DOCUMENT SECTION.

>>>>

Wednesday, February 24, 2021

In A Bleaker Midwinter

For the better part of three months now I've been pondering various topics for posts. But every idea was soon overcome by new concerns, or interrupted by politics, or otherwise confused by events that changed my perspective or that made whatever notion I was pursuing seem trivial.

This last week has been so eventful, however, that much of what I have been thinking about has coalesced into a meditation on the fragility of normality and the perils of modernity. So this may ramble a bit more (even) than usual, but it has to start somewhere.

Two Thursdays ago we thought we were being terribly foresightful by hitting Costco to load up on wine and dog treats and a few staples in advance of predicted nasty weather. Snow was promised, and we usually don't mind that, but since Texans are notoriously bad at driving in snow and ice, we wanted to avoid them by hunkering down and waiting it out. We bought an extra case of San Pellegrino, stocked up on stew-fixings, and snagged a bag of Lindor truffles.

Then we snuggled in, watched the weather reports--which became more and more dire as the weekend approached--all the while thinking that (as usual) this was all overblown and at best we'd "suffer" an inch or two and then Spring would come blowing in from the south.

Well, anyone who's been paying any attention at all to national news now knows that we were flat out wrong. At this point I have to wander off a little, to let you know why it was that we didn't just end up heading south to Dallas to stay with my daughter. We had told her that we were good; after all we had a Bluetti portable power station to keep our devices charged, and should be able to handle the sort of brief power outages we'd experienced in the past. We also have two gas wall heaters in our bathrooms, remnants of the days when this hundred year-old house was heated by space heaters. We also have a dual fuel range in the kitchen, and could therefore manually light the stove for cooking purposes. 

Ever since we bought our retro travel trailer, Porco Rosso, we've been collecting kit to help us boondock on public lands, which is why we have the solar-chargeable Bluetti. We also have a couple of large coolers, but their eventual uses were unexpected. 

By Sunday night it was looking like maybe the forecast was more accurate than we had thought. I took a couple of snapshots of the early accumulation, and woke up Monday morning to a lovely blanket of snow, and watched it accumulate further over the next few hours.  And then the lights went out.

The next couple of days were something of a blur, because after we lost power, our pipes froze. The power came on again briefly once, and then stayed off for quite a few hours before it came back on for less than an hour and we lost it yet again. By then the news was talking about "rolling blackouts" that would last for a few minutes to an hour before the power resumed. But that only happened across the street, behind us on the next street, and north of us.

Full power didn't return until Thursday, but when the water in our pipes thawed, we discovered that there was a noisy leak under the kitchen, so had the city come and turn off the water.

Pioneer smarts allowed us to figure out how to use all that snow (over five inches by the time it ended) to our advantage, by filling up canning vats, soup pots, and the coolers (finally getting some use) with water and melting it for flushing loos and washing dishes. After the second storm ended, The Beloved Spouse went out for a few gallons of drinking water for making coffee (we had plenty of San Pellegrino to drink) and filling pet bowls.

<<<<

WORK ORDER.
Reproduce the winter storm post word for word between "By Sunday night" and "north of us.", inclusive.

THE DATA.
>>>>

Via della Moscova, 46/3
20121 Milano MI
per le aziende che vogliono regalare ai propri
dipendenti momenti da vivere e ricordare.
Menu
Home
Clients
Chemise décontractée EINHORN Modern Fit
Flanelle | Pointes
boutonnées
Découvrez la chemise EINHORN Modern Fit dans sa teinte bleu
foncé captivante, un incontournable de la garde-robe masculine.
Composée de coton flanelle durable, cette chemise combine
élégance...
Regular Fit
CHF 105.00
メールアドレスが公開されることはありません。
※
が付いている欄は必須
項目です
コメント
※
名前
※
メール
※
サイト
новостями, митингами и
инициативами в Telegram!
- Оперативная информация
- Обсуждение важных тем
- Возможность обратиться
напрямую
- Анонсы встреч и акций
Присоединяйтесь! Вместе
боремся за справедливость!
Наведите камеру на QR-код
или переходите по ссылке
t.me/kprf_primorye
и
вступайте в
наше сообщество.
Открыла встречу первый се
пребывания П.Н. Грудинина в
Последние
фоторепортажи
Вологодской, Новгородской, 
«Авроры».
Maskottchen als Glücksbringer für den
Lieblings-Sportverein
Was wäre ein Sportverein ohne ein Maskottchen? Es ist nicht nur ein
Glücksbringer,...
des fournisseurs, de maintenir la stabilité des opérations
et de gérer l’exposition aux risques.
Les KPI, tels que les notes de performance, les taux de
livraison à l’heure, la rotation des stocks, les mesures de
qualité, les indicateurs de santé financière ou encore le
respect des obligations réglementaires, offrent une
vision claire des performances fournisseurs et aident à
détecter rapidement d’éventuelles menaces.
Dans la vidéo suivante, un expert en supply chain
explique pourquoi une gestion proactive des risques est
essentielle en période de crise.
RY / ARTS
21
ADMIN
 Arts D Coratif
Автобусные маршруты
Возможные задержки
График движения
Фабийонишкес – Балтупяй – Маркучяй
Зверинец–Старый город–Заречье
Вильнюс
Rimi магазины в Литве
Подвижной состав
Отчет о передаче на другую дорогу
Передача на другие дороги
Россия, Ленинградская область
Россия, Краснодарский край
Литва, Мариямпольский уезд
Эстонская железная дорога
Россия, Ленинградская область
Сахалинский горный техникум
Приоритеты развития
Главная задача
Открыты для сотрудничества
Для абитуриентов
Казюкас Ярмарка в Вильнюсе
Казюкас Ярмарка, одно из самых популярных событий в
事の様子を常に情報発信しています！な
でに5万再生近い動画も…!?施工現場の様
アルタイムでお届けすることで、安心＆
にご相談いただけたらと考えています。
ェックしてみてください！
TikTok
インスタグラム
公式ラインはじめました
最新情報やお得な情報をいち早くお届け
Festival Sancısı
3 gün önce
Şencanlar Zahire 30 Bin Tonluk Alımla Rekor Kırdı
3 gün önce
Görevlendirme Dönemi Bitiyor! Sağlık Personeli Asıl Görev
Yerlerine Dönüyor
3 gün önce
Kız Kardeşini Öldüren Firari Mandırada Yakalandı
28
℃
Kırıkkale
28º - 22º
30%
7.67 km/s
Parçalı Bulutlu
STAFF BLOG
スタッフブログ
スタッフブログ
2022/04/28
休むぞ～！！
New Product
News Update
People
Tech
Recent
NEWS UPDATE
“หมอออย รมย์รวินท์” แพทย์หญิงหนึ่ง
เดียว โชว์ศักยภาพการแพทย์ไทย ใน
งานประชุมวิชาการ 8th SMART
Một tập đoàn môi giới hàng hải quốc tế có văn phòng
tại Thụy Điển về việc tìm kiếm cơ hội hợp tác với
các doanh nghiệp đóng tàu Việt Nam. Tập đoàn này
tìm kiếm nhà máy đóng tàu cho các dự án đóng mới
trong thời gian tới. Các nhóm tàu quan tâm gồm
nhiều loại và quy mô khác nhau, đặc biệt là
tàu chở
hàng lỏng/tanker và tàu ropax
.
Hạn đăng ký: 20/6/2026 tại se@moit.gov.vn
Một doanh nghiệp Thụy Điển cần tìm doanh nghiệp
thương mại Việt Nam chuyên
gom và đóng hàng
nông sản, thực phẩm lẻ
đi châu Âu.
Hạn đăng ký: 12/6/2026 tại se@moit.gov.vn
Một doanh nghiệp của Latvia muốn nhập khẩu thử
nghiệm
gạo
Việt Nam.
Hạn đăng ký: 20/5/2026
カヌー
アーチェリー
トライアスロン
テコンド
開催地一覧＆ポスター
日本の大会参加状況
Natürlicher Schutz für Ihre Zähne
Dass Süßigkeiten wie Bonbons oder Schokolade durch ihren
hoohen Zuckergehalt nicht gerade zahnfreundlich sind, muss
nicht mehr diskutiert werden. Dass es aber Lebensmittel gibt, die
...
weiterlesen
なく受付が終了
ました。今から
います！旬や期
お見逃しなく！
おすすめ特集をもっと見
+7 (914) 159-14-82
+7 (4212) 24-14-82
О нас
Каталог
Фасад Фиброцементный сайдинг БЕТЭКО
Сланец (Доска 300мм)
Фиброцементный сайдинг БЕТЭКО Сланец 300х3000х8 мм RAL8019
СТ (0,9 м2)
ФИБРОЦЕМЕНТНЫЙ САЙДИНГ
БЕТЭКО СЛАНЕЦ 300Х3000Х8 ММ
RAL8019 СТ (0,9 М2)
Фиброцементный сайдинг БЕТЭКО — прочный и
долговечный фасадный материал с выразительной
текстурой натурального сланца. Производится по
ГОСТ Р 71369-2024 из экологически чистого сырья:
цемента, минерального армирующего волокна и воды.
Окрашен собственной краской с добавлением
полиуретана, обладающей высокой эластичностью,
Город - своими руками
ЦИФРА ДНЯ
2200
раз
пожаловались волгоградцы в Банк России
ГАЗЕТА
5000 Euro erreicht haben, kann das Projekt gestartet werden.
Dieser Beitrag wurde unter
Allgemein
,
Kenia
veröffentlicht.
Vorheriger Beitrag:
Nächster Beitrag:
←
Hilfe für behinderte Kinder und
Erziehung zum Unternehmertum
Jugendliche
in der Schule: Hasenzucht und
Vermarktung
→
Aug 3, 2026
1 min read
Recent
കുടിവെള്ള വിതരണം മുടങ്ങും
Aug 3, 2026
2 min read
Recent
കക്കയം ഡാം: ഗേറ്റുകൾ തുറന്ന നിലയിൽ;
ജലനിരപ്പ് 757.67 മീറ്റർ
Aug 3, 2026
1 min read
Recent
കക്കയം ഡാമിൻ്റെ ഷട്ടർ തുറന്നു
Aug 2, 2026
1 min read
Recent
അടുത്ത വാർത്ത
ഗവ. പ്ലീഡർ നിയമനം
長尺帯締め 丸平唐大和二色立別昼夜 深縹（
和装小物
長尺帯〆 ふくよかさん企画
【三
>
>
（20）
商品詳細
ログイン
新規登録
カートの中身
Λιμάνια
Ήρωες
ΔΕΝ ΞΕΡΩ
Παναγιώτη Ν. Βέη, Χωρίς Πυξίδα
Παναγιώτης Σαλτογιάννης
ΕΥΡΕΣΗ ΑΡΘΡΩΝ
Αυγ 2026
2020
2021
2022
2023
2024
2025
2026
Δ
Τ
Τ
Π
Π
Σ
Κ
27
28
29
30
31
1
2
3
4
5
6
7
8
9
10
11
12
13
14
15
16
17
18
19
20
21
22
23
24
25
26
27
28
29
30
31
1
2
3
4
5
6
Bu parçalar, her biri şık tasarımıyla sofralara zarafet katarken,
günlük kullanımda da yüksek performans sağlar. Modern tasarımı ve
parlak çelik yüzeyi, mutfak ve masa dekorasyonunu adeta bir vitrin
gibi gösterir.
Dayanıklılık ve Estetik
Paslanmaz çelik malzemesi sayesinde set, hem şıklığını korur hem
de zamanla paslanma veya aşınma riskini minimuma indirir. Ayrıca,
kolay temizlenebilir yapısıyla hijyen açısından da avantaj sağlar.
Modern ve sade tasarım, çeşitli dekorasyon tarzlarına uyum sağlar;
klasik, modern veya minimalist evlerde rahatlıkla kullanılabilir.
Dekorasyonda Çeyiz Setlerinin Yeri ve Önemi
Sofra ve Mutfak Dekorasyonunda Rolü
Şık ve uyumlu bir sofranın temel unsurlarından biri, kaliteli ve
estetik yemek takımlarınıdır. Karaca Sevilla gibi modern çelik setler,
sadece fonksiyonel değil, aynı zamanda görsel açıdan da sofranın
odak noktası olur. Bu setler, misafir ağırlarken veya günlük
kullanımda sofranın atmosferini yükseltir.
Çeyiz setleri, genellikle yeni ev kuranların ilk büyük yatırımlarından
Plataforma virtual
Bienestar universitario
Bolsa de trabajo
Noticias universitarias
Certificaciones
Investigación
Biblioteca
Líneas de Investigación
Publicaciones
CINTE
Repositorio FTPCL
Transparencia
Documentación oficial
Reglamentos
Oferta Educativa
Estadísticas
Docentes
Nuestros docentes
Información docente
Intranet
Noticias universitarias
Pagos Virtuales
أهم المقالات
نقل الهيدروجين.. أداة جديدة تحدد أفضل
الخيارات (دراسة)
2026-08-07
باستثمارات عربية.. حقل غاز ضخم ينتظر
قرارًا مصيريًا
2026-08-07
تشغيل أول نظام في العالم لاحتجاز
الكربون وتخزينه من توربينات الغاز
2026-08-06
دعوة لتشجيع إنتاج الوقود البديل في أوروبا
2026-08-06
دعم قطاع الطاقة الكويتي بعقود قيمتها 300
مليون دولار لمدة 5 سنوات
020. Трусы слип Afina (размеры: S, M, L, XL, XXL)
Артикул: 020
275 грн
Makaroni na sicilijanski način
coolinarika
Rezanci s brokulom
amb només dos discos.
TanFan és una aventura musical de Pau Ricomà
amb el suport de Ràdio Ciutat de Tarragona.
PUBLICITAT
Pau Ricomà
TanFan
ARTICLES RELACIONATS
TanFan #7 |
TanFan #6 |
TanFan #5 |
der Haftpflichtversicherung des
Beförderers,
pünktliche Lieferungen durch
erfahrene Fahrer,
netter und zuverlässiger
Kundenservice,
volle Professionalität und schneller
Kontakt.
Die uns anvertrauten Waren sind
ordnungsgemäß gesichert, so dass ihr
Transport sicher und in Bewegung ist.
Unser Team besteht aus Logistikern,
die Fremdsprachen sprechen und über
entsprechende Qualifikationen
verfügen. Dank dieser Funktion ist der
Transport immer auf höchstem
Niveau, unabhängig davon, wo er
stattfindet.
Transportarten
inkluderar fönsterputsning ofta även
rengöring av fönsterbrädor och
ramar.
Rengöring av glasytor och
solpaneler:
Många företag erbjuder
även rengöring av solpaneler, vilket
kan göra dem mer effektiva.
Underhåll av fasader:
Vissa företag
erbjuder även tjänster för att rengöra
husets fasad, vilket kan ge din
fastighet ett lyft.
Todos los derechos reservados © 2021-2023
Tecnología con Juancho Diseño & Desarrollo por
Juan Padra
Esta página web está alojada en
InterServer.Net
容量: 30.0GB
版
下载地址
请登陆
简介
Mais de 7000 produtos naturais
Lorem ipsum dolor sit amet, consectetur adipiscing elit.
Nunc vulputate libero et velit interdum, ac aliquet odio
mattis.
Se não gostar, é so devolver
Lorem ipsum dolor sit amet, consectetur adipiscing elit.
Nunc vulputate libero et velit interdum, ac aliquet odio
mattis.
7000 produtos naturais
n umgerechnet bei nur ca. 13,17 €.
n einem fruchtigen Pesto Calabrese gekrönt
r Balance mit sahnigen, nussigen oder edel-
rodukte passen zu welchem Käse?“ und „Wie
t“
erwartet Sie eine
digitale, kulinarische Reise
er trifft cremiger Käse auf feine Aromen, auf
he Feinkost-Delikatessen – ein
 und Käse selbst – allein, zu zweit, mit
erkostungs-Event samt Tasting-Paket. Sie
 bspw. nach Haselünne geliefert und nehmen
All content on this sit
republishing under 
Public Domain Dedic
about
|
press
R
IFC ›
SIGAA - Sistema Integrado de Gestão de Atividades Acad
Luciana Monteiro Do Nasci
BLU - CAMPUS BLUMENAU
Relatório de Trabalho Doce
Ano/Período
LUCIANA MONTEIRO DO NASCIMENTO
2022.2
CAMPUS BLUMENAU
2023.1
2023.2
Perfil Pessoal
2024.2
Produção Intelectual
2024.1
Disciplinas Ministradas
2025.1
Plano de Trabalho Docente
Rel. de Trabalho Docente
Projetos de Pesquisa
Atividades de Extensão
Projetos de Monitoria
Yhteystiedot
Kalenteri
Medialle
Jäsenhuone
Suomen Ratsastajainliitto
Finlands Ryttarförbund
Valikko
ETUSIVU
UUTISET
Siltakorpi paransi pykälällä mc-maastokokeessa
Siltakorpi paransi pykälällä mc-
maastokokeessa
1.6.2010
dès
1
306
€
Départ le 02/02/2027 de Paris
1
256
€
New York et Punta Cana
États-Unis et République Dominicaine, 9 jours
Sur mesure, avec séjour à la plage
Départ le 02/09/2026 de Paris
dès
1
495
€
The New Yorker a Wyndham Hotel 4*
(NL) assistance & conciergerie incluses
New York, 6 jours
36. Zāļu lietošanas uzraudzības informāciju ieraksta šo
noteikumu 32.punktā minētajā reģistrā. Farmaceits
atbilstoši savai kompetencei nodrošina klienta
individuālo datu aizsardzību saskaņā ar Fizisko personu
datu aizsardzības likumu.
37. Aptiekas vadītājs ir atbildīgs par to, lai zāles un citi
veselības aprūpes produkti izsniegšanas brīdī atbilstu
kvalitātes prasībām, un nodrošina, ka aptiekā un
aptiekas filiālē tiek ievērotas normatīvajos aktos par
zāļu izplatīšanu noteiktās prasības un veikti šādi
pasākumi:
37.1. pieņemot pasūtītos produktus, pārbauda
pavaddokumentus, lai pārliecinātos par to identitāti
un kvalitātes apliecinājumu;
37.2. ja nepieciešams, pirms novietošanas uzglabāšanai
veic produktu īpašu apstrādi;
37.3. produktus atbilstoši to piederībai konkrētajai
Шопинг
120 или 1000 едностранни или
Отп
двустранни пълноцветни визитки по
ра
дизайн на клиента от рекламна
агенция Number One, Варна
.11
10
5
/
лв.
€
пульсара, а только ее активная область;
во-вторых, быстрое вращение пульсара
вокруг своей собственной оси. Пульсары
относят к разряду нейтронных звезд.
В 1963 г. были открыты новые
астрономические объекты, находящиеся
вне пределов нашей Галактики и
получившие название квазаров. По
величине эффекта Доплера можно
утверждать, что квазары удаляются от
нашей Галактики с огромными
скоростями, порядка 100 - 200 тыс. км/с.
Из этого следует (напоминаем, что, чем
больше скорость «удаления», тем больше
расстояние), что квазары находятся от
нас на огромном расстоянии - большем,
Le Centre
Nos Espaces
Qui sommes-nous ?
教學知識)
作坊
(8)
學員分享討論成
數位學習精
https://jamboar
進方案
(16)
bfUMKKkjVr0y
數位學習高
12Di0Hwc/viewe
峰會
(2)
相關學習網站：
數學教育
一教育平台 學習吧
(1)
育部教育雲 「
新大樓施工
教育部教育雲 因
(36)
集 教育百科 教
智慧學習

<<<<

EXERCISE OUTPUT.
By Sunday night it was looking like maybe the forecast was more accurate than we had thought. I took a couple of snapshots of the early accumulation, and woke up Monday morning to a lovely blanket of snow, and watched it accumulate further over the next few hours.  And then the lights went out.

The next couple of days were something of a blur, because after we lost power, our pipes froze. The power came on again briefly once, and then stayed off for quite a few hours before it came back on for less than an hour and we lost it yet again. By then the news was talking about "rolling blackouts" that would last for a few minutes to an hour before the power resumed. But that only happened across the street, behind us on the next street, and north of us.